Your question specifically said you wanted to see what the code would look like, so here is a hand coded example of an O(n) space solution:
def combinations(input_list, acc=''):
if not input_list:
yield acc
return
next_val = input_list[0]
for rest in combinations(input_list[1:], acc):
yield rest
acc += next_val
# In python 3.2, you can use "yield from combinations(input_list[1:], acc)"
for rest in combinations(input_list[1:], acc):
yield rest
Note that the substring arithmetic might be expensive (since it has to copy the string many times), so here is a slightly more efficient version in terms of complexity:
def combinations(input_list, acc='', from_idx=0):
if len(input_list) <= from_idx:
yield acc
return
next_val = input_list[from_idx]
for rest in combinations(input_list, acc, from_idx + 1):
yield rest
acc += next_val
# In python 3.2, you can use "yield from combinations(input_list[1:], acc)"
for rest in combinations(input_list, acc, from_idx + 1):
yield rest
I'm not using Python 3.2, but if you were you could write it like this:
def combinations(input_list, acc='', from_idx=0):
if len(input_list) <= from_idx:
yield acc
return
next_val = input_list[from_idx]
yield from combinations(input_list, acc, from_idx + 1)
acc += next_val
yield from combinations(input_list, acc, from_idx + 1)
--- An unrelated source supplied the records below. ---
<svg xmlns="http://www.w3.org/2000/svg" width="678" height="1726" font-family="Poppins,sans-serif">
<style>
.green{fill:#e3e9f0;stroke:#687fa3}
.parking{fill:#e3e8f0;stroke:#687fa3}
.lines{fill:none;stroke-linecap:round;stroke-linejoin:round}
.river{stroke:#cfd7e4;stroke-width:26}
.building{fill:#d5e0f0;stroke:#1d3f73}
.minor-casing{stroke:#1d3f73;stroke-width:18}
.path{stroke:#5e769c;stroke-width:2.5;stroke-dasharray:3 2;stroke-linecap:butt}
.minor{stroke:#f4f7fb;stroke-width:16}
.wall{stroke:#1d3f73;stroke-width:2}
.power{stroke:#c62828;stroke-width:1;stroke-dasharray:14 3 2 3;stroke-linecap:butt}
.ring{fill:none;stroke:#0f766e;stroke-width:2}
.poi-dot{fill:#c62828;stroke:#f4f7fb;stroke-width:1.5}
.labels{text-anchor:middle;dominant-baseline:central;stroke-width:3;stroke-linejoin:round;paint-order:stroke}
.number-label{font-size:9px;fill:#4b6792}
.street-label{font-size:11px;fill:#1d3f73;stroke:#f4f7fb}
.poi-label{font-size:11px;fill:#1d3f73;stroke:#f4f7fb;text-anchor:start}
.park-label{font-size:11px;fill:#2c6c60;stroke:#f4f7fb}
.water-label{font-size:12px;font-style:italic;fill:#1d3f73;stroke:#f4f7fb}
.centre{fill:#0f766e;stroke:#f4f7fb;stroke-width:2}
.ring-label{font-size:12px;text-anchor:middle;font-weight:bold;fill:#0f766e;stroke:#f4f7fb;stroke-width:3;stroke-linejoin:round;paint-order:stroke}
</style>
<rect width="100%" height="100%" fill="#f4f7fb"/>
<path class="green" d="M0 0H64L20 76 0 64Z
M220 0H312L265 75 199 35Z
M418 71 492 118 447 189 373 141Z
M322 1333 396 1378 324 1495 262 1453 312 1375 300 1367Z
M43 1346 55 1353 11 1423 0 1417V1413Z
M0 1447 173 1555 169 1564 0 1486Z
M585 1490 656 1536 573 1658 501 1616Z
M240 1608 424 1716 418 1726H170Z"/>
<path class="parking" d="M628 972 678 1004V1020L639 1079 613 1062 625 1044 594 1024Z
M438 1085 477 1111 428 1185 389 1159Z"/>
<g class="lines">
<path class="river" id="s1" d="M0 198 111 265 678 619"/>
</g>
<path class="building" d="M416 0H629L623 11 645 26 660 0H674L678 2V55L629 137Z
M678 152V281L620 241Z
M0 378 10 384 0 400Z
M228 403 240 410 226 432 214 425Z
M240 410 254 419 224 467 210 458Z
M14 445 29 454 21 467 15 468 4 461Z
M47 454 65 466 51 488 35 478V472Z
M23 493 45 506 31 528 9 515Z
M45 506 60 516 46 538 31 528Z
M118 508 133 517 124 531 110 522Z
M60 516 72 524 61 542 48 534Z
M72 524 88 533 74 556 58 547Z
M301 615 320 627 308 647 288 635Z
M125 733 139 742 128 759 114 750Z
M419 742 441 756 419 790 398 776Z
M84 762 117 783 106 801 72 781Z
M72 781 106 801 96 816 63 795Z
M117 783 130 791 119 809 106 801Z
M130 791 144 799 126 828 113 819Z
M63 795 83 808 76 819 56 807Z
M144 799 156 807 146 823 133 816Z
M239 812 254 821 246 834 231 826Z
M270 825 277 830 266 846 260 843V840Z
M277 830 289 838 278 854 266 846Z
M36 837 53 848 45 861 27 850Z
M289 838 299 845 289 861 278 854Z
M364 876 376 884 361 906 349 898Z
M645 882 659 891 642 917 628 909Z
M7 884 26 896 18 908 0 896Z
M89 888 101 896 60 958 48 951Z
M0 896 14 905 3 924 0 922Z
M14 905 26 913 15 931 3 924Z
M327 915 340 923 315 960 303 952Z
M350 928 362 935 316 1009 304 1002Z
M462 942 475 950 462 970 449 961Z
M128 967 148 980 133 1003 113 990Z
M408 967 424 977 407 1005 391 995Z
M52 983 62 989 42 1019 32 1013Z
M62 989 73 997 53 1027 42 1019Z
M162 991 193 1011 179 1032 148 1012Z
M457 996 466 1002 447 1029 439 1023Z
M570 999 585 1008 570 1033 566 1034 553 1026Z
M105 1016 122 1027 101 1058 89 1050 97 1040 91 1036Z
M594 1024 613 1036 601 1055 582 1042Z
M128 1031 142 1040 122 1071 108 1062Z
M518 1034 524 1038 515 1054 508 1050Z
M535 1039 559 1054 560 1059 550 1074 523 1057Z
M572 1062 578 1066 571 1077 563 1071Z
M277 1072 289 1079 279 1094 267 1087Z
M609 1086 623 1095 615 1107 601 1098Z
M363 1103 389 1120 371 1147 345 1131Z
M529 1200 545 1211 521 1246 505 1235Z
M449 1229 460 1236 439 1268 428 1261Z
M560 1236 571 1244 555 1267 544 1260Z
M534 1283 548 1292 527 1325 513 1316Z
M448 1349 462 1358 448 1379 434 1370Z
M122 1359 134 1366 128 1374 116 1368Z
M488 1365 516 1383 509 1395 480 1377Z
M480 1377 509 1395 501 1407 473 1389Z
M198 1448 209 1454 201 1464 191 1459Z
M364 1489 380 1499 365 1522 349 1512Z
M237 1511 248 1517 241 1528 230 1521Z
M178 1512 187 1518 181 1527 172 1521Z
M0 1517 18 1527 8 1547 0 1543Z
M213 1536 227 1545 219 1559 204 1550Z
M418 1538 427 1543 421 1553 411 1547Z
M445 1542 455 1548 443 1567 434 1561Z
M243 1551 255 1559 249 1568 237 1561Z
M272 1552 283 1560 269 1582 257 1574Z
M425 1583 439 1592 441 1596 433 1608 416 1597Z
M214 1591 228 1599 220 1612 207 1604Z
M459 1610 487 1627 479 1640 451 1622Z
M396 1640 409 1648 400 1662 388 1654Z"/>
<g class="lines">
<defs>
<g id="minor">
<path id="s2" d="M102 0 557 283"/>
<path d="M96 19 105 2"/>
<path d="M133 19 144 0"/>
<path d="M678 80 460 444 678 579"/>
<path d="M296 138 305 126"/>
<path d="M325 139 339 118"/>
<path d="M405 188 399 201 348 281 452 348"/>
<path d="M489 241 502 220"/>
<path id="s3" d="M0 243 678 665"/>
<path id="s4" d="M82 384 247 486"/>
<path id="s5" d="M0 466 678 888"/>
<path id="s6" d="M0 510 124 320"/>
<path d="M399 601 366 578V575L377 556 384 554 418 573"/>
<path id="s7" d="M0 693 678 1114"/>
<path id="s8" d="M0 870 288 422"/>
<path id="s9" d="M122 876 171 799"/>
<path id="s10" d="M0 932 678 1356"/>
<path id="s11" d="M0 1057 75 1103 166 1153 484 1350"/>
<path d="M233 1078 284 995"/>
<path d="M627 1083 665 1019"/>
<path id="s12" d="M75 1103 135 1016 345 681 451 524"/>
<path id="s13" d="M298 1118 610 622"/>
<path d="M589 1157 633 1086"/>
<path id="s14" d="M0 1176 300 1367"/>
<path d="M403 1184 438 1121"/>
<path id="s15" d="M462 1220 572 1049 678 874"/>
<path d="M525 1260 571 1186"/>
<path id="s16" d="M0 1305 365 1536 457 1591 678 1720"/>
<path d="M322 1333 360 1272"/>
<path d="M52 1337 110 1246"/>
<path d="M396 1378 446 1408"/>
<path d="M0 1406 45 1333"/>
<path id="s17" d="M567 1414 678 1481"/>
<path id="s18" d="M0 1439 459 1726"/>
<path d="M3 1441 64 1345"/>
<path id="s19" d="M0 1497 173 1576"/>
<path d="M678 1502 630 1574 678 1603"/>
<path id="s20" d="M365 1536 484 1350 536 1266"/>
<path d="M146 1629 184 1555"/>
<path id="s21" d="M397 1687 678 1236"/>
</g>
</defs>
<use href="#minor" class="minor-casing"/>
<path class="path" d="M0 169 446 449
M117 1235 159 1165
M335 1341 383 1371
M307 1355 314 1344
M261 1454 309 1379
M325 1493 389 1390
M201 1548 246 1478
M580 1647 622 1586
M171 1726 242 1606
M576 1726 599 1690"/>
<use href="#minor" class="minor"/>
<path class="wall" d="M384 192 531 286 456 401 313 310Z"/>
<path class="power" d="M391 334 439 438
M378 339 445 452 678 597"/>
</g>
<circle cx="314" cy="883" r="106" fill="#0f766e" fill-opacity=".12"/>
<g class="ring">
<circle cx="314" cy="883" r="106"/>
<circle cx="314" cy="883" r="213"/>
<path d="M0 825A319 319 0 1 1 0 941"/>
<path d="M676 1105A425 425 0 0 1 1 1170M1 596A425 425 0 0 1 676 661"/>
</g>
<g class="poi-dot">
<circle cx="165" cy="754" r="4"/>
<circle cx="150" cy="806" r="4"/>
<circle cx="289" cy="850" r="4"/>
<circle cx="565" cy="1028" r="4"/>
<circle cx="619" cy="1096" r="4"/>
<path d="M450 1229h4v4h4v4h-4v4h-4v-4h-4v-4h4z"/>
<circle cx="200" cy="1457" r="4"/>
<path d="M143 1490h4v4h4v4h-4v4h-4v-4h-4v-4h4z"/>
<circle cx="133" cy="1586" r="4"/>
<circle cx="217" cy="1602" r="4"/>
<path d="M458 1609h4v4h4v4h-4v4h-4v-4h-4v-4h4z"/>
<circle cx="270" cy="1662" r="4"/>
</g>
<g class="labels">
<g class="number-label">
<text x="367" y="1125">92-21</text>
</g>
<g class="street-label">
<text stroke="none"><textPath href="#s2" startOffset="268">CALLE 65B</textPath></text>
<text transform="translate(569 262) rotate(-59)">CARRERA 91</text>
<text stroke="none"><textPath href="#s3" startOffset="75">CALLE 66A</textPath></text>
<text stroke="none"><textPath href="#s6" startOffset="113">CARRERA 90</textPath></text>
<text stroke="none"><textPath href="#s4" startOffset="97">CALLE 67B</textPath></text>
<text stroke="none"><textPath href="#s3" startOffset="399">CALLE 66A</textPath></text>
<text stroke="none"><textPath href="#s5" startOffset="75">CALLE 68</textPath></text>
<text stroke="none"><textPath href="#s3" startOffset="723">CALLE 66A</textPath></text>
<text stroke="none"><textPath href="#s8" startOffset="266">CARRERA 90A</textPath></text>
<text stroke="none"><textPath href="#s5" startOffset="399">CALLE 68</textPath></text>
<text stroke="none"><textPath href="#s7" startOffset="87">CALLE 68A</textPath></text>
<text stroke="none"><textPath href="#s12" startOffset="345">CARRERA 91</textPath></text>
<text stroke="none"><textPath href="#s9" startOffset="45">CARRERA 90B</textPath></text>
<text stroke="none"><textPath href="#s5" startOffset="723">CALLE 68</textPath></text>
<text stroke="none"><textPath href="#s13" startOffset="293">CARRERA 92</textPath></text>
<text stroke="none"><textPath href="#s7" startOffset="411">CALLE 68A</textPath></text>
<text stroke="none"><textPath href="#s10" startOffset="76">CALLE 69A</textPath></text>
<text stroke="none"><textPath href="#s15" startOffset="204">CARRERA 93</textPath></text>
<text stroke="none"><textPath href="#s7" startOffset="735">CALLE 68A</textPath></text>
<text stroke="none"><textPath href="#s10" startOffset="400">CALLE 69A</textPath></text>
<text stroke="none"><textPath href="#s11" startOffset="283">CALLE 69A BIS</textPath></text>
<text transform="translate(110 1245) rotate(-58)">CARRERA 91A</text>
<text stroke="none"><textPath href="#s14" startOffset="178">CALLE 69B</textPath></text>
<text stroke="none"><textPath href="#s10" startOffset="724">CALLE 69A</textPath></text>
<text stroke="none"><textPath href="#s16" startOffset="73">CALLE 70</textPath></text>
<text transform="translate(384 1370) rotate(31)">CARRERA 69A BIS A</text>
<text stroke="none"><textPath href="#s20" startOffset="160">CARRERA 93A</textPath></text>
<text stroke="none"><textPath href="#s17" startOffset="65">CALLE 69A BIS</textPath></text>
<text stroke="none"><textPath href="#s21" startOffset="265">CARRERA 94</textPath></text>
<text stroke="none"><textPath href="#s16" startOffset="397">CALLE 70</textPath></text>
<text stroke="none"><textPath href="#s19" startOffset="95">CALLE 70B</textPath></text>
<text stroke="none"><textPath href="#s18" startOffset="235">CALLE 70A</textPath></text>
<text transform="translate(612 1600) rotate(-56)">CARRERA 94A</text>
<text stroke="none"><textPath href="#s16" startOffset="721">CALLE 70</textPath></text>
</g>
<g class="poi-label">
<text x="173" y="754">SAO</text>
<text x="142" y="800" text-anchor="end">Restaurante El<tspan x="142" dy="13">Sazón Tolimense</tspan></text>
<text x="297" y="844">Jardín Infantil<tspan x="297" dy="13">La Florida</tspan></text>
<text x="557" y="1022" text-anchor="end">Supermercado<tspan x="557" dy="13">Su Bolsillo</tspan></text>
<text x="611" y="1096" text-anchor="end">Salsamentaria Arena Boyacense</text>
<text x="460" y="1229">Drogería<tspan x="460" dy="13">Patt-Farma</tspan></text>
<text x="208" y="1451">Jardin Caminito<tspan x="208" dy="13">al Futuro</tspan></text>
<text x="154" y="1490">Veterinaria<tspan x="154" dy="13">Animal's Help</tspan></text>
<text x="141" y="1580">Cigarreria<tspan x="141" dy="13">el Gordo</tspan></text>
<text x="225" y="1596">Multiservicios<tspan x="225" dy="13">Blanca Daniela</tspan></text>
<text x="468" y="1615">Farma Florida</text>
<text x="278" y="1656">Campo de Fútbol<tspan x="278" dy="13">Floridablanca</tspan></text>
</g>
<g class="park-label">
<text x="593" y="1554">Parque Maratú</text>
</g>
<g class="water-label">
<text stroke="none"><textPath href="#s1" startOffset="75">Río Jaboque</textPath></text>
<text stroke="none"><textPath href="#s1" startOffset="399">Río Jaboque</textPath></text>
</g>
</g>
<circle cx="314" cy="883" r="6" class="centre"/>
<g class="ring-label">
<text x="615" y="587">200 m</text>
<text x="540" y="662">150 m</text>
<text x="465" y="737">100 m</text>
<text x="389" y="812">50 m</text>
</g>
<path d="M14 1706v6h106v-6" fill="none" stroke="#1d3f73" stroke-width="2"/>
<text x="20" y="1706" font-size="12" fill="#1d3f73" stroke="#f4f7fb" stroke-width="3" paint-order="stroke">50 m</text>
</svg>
I should also note that this is purely academic since itertools.combinations
does a fine job and works for a wider array of inputs (including generator expressions).
You can use yield
in your code like so:
def combinations(input):
ret = ['']
yield ''
for i in range(len(input)):
for prefix in ret:
combination = prefix+input[i]
ret.extend(combination)
yield combination
But it doesn't save you any space.
The itertools.combinations documentation shows a (much) more complicated algorithm that works in constant space - the actual implementation is in C, but claims to be equivalent.